» **Exercise**: Omit the pictures, please, and give each record below again exactly.

________

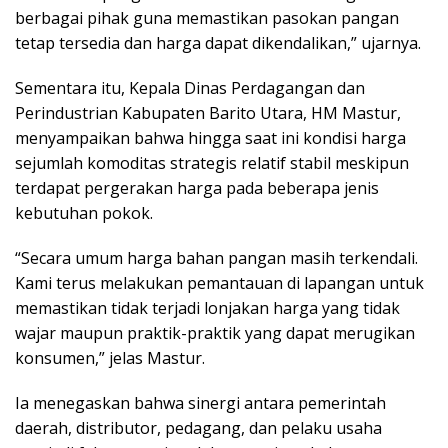
berbagai pihak guna memastikan pasokan pangan
tetap tersedia dan harga dapat dikendalikan,” ujarnya.
Sementara itu, Kepala Dinas Perdagangan dan
Perindustrian Kabupaten Barito Utara, HM Mastur,
menyampaikan bahwa hingga saat ini kondisi harga
sejumlah komoditas strategis relatif stabil meskipun
terdapat pergerakan harga pada beberapa jenis
kebutuhan pokok.
“Secara umum harga bahan pangan masih terkendali.
Kami terus melakukan pemantauan di lapangan untuk
memastikan tidak terjadi lonjakan harga yang tidak
wajar maupun praktik-praktik yang dapat merugikan
konsumen,” jelas Mastur.
Ia menegaskan bahwa sinergi antara pemerintah
daerah, distributor, pedagang, dan pelaku usaha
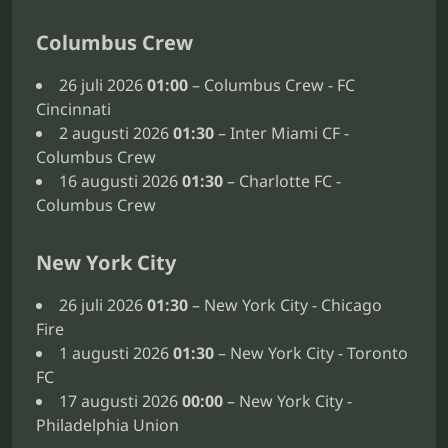
Columbus Crew
26 juli 2026
01:00
– Columbus Crew - FC
Cincinnati
2 augusti 2026
01:30
– Inter Miami CF -
Columbus Crew
16 augusti 2026
01:30
– Charlotte FC -
Columbus Crew
New York City
26 juli 2026
01:30
– New York City - Chicago
Fire
1 augusti 2026
01:30
– New York City - Toronto
FC
17 augusti 2026
00:00
– New York City -
Philadelphia Union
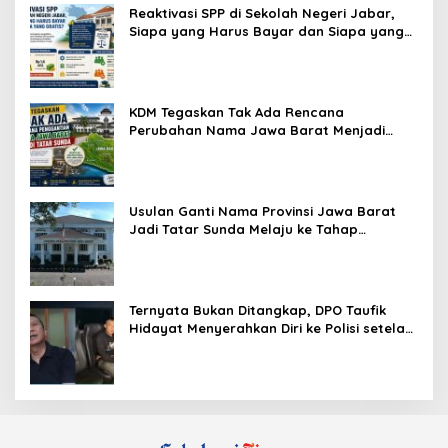
Reaktivasi SPP di Sekolah Negeri Jabar,
Siapa yang Harus Bayar dan Siapa yang
Gratis?
KDM Tegaskan Tak Ada Rencana
Perubahan Nama Jawa Barat Menjadi
Tatar Sunda, Komisi 1 DPRD Jabar Perlu
Kajian Secara Menyeluruh
Usulan Ganti Nama Provinsi Jawa Barat
Jadi Tatar Sunda Melaju ke Tahap
Legislasi, Semua Fraksi DPRD Setuju
Ternyata Bukan Ditangkap, DPO Taufik
Hidayat Menyerahkan Diri ke Polisi setelah
Dibujuk Mantan Bos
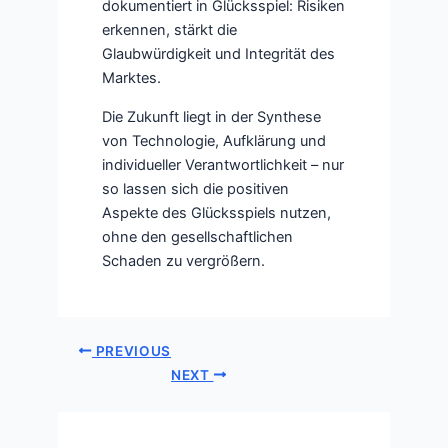
dokumentiert in Glücksspiel: Risiken
erkennen, stärkt die
Glaubwürdigkeit und Integrität des
Marktes.
Die Zukunft liegt in der Synthese
von Technologie, Aufklärung und
individueller Verantwortlichkeit – nur
so lassen sich die positiven
Aspekte des Glücksspiels nutzen,
ohne den gesellschaftlichen
Schaden zu vergrößern.
PREVIOUS
NEXT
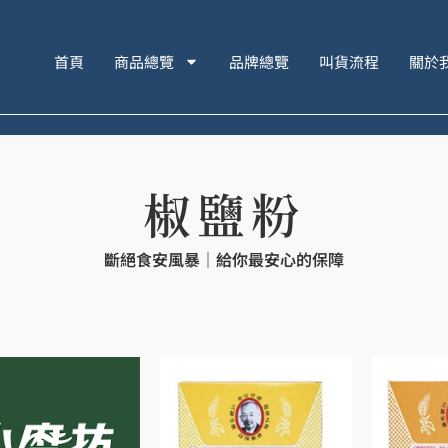
首頁
商品總覽
品牌總覽
叫貨流程
關於
椒鹽粉
斷絕食安風暴｜給你最安心的保障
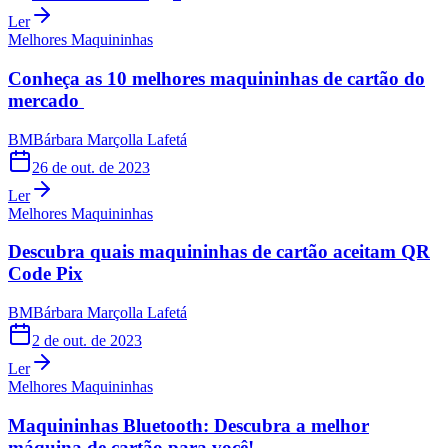
Ler
Melhores Maquininhas
Conheça as 10 melhores maquininhas de cartão do
mercado
BM
Bárbara Marçolla Lafetá
26 de out. de 2023
Ler
Melhores Maquininhas
Descubra quais maquininhas de cartão aceitam QR
Code Pix
BM
Bárbara Marçolla Lafetá
2 de out. de 2023
Ler
Melhores Maquininhas
Maquininhas Bluetooth: Descubra a melhor
máquina de cartão para você!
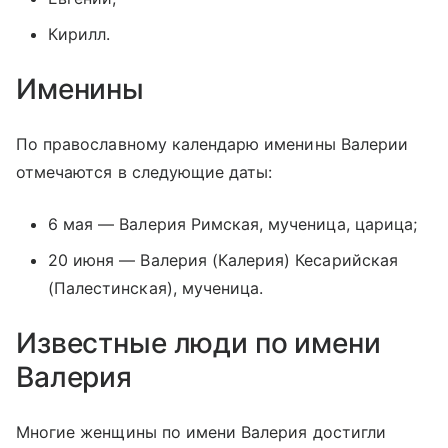
Кирилл.
Именины
По православному календарю именины Валерии
отмечаются в следующие даты:
6 мая — Валерия Римская, мученица, царица;
20 июня — Валерия (Калерия) Кесарийская
(Палестинская), мученица.
Известные люди по имени
Валерия
Многие женщины по имени Валерия достигли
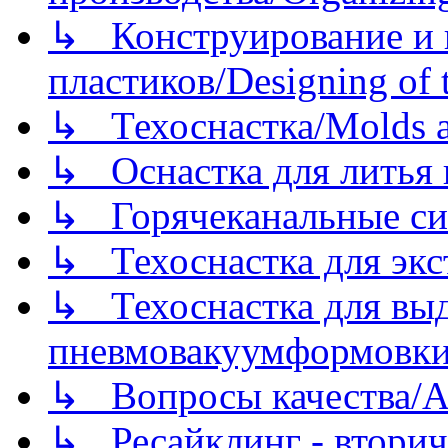
↳ Конструирование и п
пластиков/Designing of t
↳ Техоснастка/Molds a
↳ Оснастка для литья 
↳ Горячеканальные си
↳ Техоснастка для экс
↳ Техоснастка для вы
пневмовакуумформовк
↳ Вопросы качества/Abo
↳ Ресайклинг - вторич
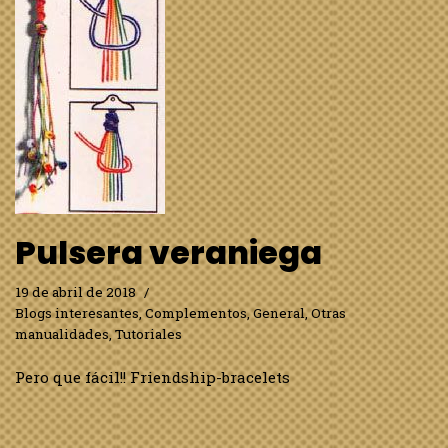
Pulsera veraniega
19 de abril de 2018
Blogs interesantes
,
Complementos
,
General
,
Otras
manualidades
,
Tutoriales
Pero que fácil!! Friendship-bracelets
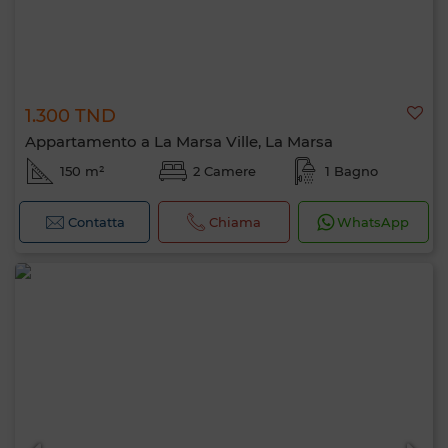
1.300 TND
Appartamento a La Marsa Ville, La Marsa
150 m²
2 Camere
1 Bagno
Contatta
Chiama
WhatsApp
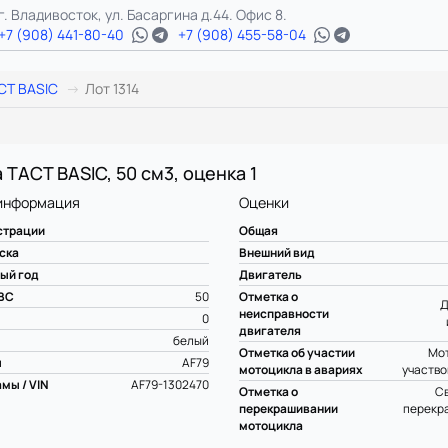
г. Владивосток, ул. Басаргина д.44. Офис 8.
+7 (908) 441-80-40
+7 (908) 455-58-04
CT BASIC
Лот 1314
 TACT BASIC, 50 см3, оценка 1
информация
Оценки
страции
Общая
ска
Внешний вид
ый год
Двигатель
ВС
50
Отметка о
Д
неисправности
0
двигателя
белый
Отметка об участии
Мот
ы
AF79
мотоцикла в авариях
участво
мы / VIN
AF79-1302470
Отметка о
С
перекрашивании
перекр
мотоцикла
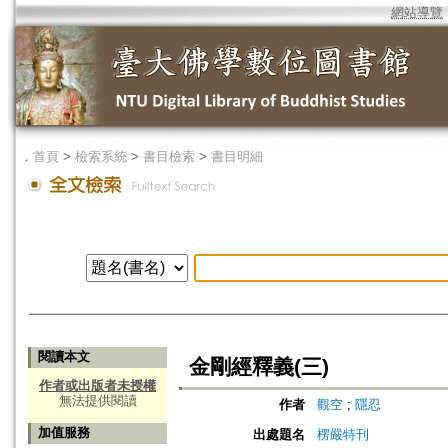
網站導覽
．
首頁
>
檢索系統
>
書目檢索
>
書目明細
閱讀本文
金剛經釋義(三)
作者或出版者未授權
無法提供閱讀
作者
觀空
;
隱忍
加值服務
出處題名
楞嚴特刊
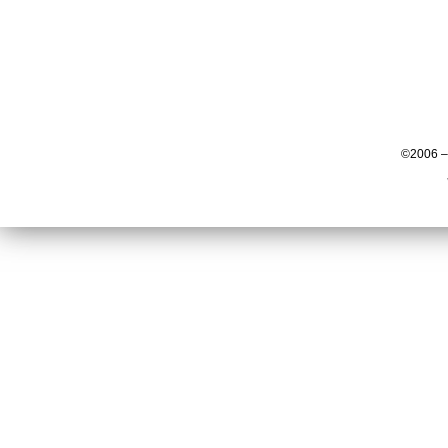
©2006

________

» **Solution for this problem**:
berbagai pihak guna memastikan pasokan pangan
tetap tersedia dan harga dapat dikendalikan,” ujarnya.
Sementara itu, Kepala Dinas Perdagangan dan
Perindustrian Kabupaten Barito Utara, HM Mastur,
menyampaikan bahwa hingga saat ini kondisi harga
sejumlah komoditas strategis relatif stabil meskipun
terdapat pergerakan harga pada beberapa jenis
kebutuhan pokok.
“Secara umum harga bahan pangan masih terkendali.
Kami terus melakukan pemantauan di lapangan untuk
memastikan tidak terjadi lonjakan harga yang tidak
wajar maupun praktik-praktik yang dapat merugikan
konsumen,” jelas Mastur.
Ia menegaskan bahwa sinergi antara pemerintah
daerah, distributor, pedagang, dan pelaku usaha
Columbus Crew
26 juli 2026
01:00
– Columbus Crew - FC
Cincinnati
2 augusti 2026
01:30
– Inter Miami CF -
Columbus Crew
16 augusti 2026
01:30
– Charlotte FC -
Columbus Crew
New York City
26 juli 2026
01:30
– New York City - Chicago
Fire
1 augusti 2026
01:30
– New York City - Toronto
FC
17 augusti 2026
00:00
– New York City -
Philadelphia Union
Reaktivasi SPP di Sekolah Negeri Jabar,
Siapa yang Harus Bayar dan Siapa yang
Gratis?
KDM Tegaskan Tak Ada Rencana
Perubahan Nama Jawa Barat Menjadi
Tatar Sunda, Komisi 1 DPRD Jabar Perlu
Kajian Secara Menyeluruh
Usulan Ganti Nama Provinsi Jawa Barat
Jadi Tatar Sunda Melaju ke Tahap
Legislasi, Semua Fraksi DPRD Setuju
Ternyata Bukan Ditangkap, DPO Taufik
Hidayat Menyerahkan Diri ke Polisi setelah
Dibujuk Mantan Bos
dokumentiert in Glücksspiel: Risiken
erkennen, stärkt die
Glaubwürdigkeit und Integrität des
Marktes.
Die Zukunft liegt in der Synthese
von Technologie, Aufklärung und
individueller Verantwortlichkeit – nur
so lassen sich die positiven
Aspekte des Glücksspiels nutzen,
ohne den gesellschaftlichen
Schaden zu vergrößern.
PREVIOUS
NEXT
首頁
商品總覽
品牌總覽
叫貨流程
關於
椒鹽粉
斷絕食安風暴｜給你最安心的保障
Ler
Melhores Maquininhas
Conheça as 10 melhores maquininhas de cartão do
mercado
BM
Bárbara Marçolla Lafetá
26 de out. de 2023
Ler
Melhores Maquininhas
Descubra quais maquininhas de cartão aceitam QR
Code Pix
BM
Bárbara Marçolla Lafetá
2 de out. de 2023
Ler
Melhores Maquininhas
Maquininhas Bluetooth: Descubra a melhor
máquina de cartão para você!
Кирилл.
Именины
По православному календарю именины Валерии
отмечаются в следующие даты:
6 мая — Валерия Римская, мученица, царица;
20 июня — Валерия (Калерия) Кесарийская
(Палестинская), мученица.
Известные люди по имени
Валерия
Многие женщины по имени Валерия достигли
↳ Конструирование и п
пластиков/Designing of t
↳ Техоснастка/Molds a
↳ Оснастка для литья 
↳ Горячеканальные си
↳ Техоснастка для экс
↳ Техоснастка для вы
пневмовакуумформовк
↳ Вопросы качества/Abo
↳ Ресайклинг - вторич
Pulsera veraniega
19 de abril de 2018
Blogs interesantes
,
Complementos
,
General
,
Otras
manualidades
,
Tutoriales
Pero que fácil!! Friendship-bracelets
1.300 TND
Appartamento a La Marsa Ville, La Marsa
150 m²
2 Camere
1 Bagno
Contatta
Chiama
WhatsApp
г. Владивосток, ул. Басаргина д.44. Офис 8.
+7 (908) 441-80-40
+7 (908) 455-58-04
CT BASIC
Лот 1314
 TACT BASIC, 50 см3, оценка 1
информация
Оценки
страции
Общая
ска
Внешний вид
ый год
Двигатель
ВС
50
Отметка о
Д
неисправности
0
двигателя
белый
Отметка об участии
Мот
ы
AF79
мотоцикла в авариях
участво
мы / VIN
AF79-1302470
Отметка о
С
перекрашивании
перекр
мотоцикла
網站導覽
．
首頁
>
檢索系統
>
書目檢索
>
書目明細
閱讀本文
金剛經釋義(三)
作者或出版者未授權
無法提供閱讀
作者
觀空
;
隱忍
加值服務
出處題名
楞嚴特刊
©2006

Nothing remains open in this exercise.